====== DATA FOR REVIEW ======

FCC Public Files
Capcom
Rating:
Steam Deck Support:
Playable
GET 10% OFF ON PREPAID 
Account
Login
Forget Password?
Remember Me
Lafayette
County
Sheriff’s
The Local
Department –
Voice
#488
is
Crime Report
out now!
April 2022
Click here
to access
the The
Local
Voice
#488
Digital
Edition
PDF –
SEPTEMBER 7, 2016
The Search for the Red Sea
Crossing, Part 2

======
====== DATA FOR REVIEW ======

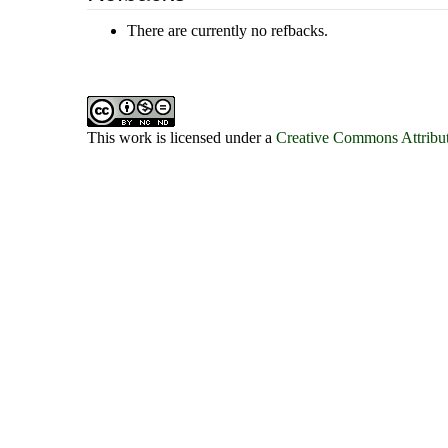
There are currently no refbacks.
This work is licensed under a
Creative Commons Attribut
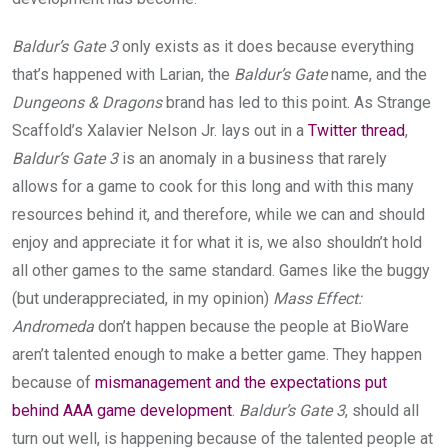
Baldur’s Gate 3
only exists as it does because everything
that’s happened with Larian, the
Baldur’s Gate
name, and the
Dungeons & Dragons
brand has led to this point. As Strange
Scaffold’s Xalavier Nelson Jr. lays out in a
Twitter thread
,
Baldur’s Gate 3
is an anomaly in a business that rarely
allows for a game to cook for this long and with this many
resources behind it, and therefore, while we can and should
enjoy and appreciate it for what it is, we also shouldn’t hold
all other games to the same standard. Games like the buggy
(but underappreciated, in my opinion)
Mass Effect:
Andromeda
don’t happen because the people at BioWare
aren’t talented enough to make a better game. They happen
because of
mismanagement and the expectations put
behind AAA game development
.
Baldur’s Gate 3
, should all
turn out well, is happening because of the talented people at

======

WHAT YOU WILL DO: Copy out everything in the material from the line containing "There are currently no refbacks." down to the line containing "turn out well, is", including both of those lines. Leave the pictures out.

TASK OUTPUT:
There are currently no refbacks.
This work is licensed under a
Creative Commons Attribut
Baldur’s Gate 3
only exists as it does because everything
that’s happened with Larian, the
Baldur’s Gate
name, and the
Dungeons & Dragons
brand has led to this point. As Strange
Scaffold’s Xalavier Nelson Jr. lays out in a
Twitter thread
,
Baldur’s Gate 3
is an anomaly in a business that rarely
allows for a game to cook for this long and with this many
resources behind it, and therefore, while we can and should
enjoy and appreciate it for what it is, we also shouldn’t hold
all other games to the same standard. Games like the buggy
(but underappreciated, in my opinion)
Mass Effect:
Andromeda
don’t happen because the people at BioWare
aren’t talented enough to make a better game. They happen
because of
mismanagement and the expectations put
behind AAA game development
.
Baldur’s Gate 3
, should all
turn out well, is happening because of the talented people at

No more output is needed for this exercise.